Y acto seguido, y mientras forcejeaba con Casca, se lanzaron el resto de los conjurados para apuñalar decididamente a su presa. Según Novillo López, fueron 23 puñaladas en total de las que sólo la segunda fue la verdaderamente mortal. En el relato de historiador Suetonio, César empleó su propio estilete, o sea, el punzón que se usaba para escribir, como arma para clavársela a Casca.
Es el mismo historiador romano quien da cuenta de las que se cree, fueron las últimas palabras de César antes de desafallecer. “Suetonio defiende que, cuando vio a Marco Junio Bruto, detuvo sus intentos de escapar de la matanza y pronunció sus últimas palabras: ‘Tú también, hijo’”.
A punto de morir, César intentó controlar el momento en que llegaría la muerte a buscarlo. “Seguidamente, el dictador se envolvió la cabeza con la toga y estiró al mismo tiempo los pliegues hacia abajo con su mano izquierda para cubrir la parte inferior de su cuerpo al caer. Cuando expiró, los conjurados huyeron dejando el cuerpo del difunto yacer en el suelo”. Luego, unos esclavos llevaron el cuerpo exánime a su casa.
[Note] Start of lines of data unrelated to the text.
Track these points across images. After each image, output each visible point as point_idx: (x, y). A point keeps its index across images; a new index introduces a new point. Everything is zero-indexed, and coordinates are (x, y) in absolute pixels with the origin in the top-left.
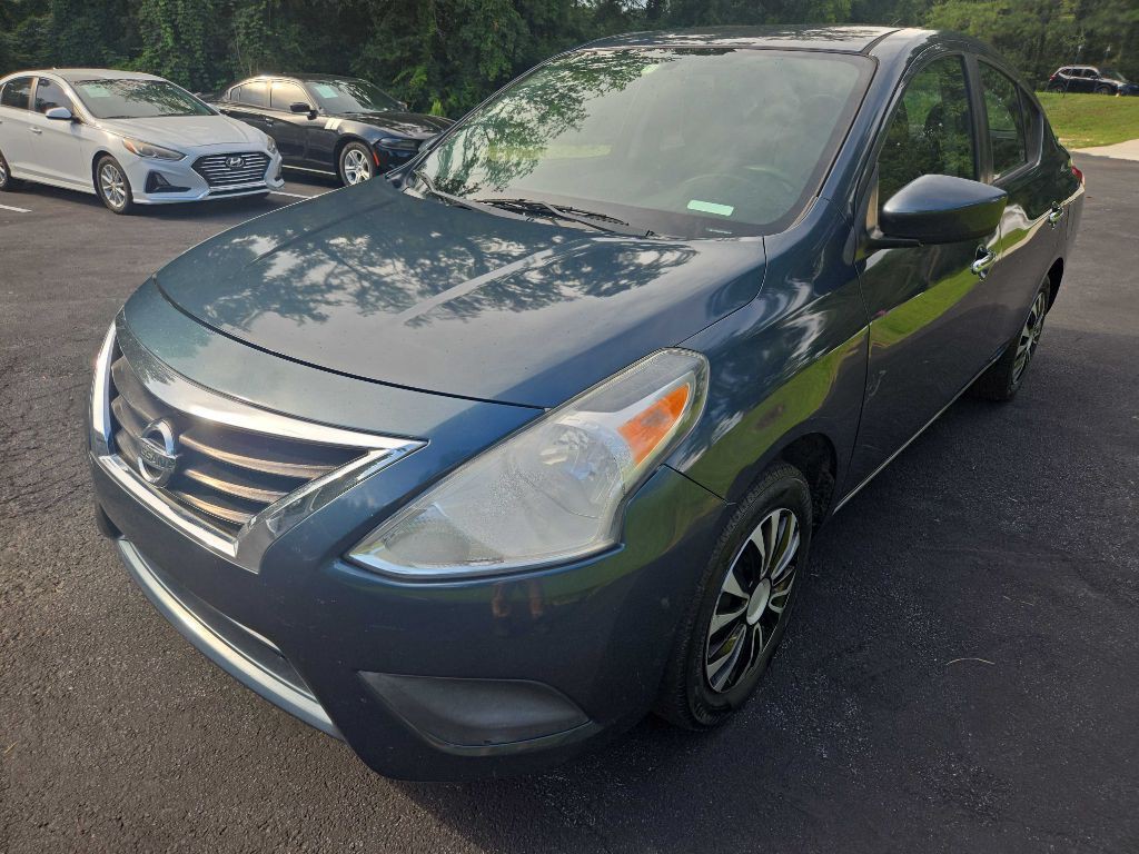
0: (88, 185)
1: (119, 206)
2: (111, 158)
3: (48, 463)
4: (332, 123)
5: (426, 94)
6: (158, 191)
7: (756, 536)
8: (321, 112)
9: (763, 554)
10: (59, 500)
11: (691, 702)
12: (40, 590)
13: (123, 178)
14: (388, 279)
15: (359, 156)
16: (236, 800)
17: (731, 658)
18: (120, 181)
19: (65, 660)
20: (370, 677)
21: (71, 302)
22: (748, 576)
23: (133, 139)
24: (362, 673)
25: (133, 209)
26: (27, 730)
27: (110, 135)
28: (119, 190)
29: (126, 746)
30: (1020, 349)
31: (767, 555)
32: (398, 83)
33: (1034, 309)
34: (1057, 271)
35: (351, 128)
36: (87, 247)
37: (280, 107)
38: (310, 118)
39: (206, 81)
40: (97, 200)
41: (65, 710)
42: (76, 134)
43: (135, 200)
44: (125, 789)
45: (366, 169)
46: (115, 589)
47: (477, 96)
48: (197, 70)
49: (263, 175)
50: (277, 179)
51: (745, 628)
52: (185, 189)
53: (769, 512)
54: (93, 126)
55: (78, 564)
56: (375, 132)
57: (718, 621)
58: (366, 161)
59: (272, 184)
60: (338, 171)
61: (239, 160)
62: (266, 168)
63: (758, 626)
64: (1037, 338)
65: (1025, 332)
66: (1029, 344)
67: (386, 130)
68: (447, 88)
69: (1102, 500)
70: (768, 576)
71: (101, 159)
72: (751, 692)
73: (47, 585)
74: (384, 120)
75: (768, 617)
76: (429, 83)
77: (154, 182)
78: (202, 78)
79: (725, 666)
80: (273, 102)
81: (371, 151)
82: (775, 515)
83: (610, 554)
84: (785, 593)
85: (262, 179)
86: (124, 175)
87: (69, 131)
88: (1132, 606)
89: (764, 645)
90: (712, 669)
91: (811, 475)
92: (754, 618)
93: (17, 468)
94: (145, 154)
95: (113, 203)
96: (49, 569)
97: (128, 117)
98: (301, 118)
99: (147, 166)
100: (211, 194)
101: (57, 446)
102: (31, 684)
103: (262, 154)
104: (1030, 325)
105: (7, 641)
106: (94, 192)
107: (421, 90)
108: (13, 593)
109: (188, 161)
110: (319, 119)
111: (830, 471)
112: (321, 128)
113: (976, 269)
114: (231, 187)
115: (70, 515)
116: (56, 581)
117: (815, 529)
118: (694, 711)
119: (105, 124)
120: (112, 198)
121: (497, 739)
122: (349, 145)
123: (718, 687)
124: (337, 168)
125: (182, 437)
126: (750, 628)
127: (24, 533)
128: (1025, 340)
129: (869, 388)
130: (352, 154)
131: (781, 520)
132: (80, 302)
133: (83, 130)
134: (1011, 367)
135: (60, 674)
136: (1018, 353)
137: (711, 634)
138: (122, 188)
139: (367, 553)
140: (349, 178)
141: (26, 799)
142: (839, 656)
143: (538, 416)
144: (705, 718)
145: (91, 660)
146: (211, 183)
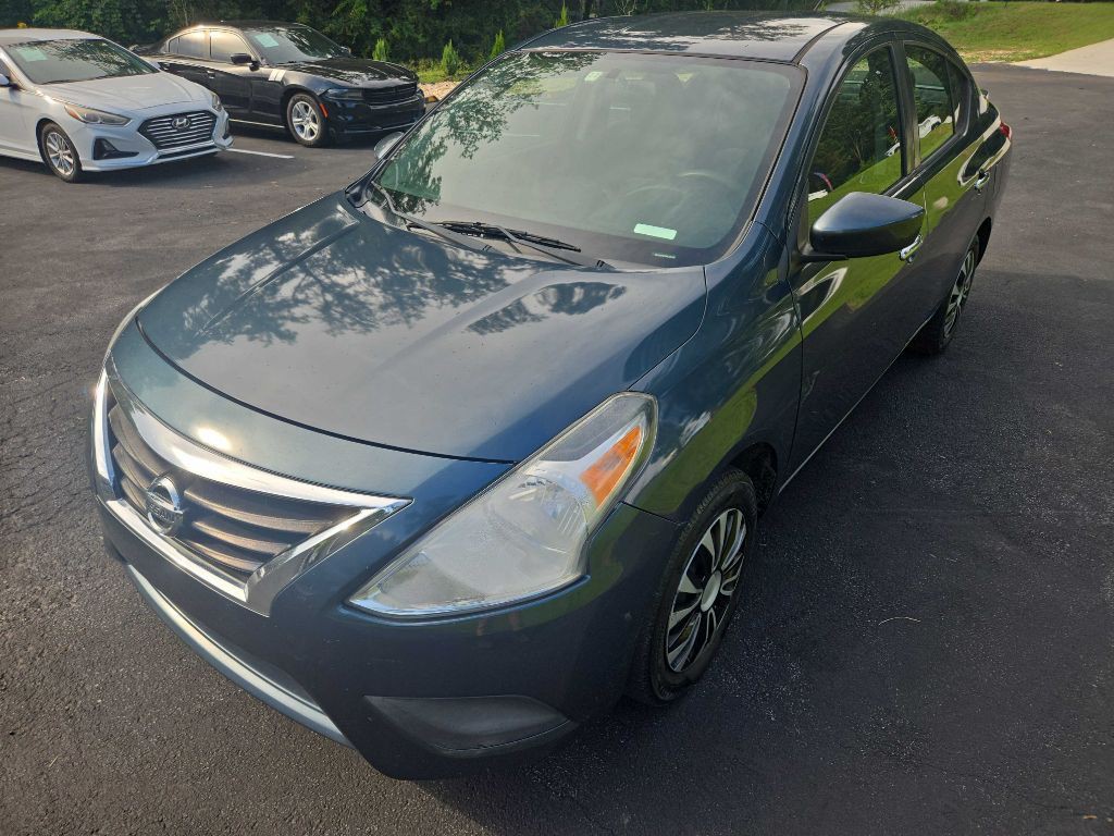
0: (34, 153)
1: (68, 173)
2: (52, 125)
3: (42, 471)
4: (276, 74)
5: (367, 26)
6: (106, 158)
7: (707, 540)
8: (263, 62)
9: (713, 554)
10: (60, 510)
11: (656, 688)
12: (55, 605)
13: (69, 145)
14: (350, 291)
15: (306, 108)
16: (262, 797)
17: (689, 643)
18: (66, 149)
19: (91, 674)
20: (375, 700)
21: (36, 290)
22: (700, 574)
23: (75, 105)
24: (368, 697)
25: (82, 177)
26: (66, 743)
27: (51, 101)
28: (67, 158)
29: (158, 752)
30: (951, 306)
31: (717, 552)
32: (338, 15)
33: (963, 268)
34: (985, 230)
35: (296, 79)
36: (44, 223)
37: (220, 58)
38: (252, 69)
39: (139, 22)
40: (45, 168)
41: (98, 722)
42: (16, 101)
43: (84, 168)
44: (162, 793)
45: (314, 121)
46: (126, 600)
47: (420, 26)
48: (129, 11)
49: (211, 135)
50: (225, 137)
51: (700, 615)
52: (134, 154)
53: (718, 516)
54: (32, 92)
55: (87, 576)
56: (320, 82)
57: (675, 617)
58: (313, 112)
59: (221, 142)
60: (286, 124)
61: (185, 120)
62: (213, 127)
63: (712, 610)
64: (967, 293)
65: (955, 291)
66: (959, 300)
67: (331, 79)
68: (389, 19)
69: (1021, 452)
70: (718, 568)
71: (45, 127)
72: (709, 664)
73: (62, 600)
74: (329, 68)
75: (720, 601)
76: (369, 14)
77: (101, 149)
78: (135, 19)
79: (684, 650)
80: (214, 54)
81: (316, 101)
82: (723, 517)
83: (578, 585)
84: (734, 578)
85: (210, 139)
86: (70, 142)
87: (9, 99)
88: (1044, 557)
89: (718, 623)
90: (671, 656)
91: (754, 473)
92: (707, 605)
93: (13, 478)
94: (90, 120)
95: (62, 171)
96: (61, 583)
97: (67, 81)
98: (244, 70)
99: (92, 133)
100: (160, 157)
101: (48, 452)
102: (62, 700)
103: (207, 112)
104: (960, 284)
105: (34, 659)
106: (41, 160)
107: (362, 22)
108: (31, 610)
109: (134, 125)
110: (263, 70)
111: (772, 466)
112: (265, 78)
113: (904, 256)
114: (178, 149)
115: (72, 527)
116: (69, 596)
117: (760, 515)
118: (658, 693)
119: (46, 91)
120: (60, 165)
121: (487, 743)
122: (296, 97)
123: (678, 668)
124: (285, 121)
125: (186, 492)
126: (704, 614)
127: (31, 547)
128: (955, 297)
129: (804, 389)
130: (299, 106)
131: (728, 518)
132: (45, 290)
133: (23, 96)
134: (942, 325)
135: (88, 688)
136: (949, 311)
137: (669, 629)
138: (69, 156)
139: (365, 599)
140: (298, 130)
141: (76, 809)
142: (785, 622)
143: (507, 471)
144: (668, 696)
145: (114, 672)
146: (158, 146)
Tenía 55 años.
“La muerte de Julio César representa el último acto de un drama iniciado varios años atrás. Fueron sus pretensiones autocráticas y las continuas transformaciones de los fundamentos republicanos lo que provocó una conspiración con deseos de restaurar la tradicional constitución republicana”, señala Novillo López. Pero la paz, tan ansiada, no llegó con la muerte del patricio.
“El cesaricidio, el atentado más famoso de todos los tiempos, en vez de propiciar la restauración de la antigua legalidad republicana, trajo consigo un paréntesis de persecuciones y cruentas guerras civiles entre las personalidades más relevantes del momento. Dicho de otro modo, el cesaricidio no resolvió la crisis de la República, sino que, por el contrario, la acentuó aún más”. Se formó un triunvirato que reunió a Marco Antonio, Octavio (sobrino de César, a quien el mismo lo había nombrado como heredero) y Lépido, y tras una guerra civil, fue Octavio quien se hizo nombrar como Augusto y se convirtió en el primer emperador romano.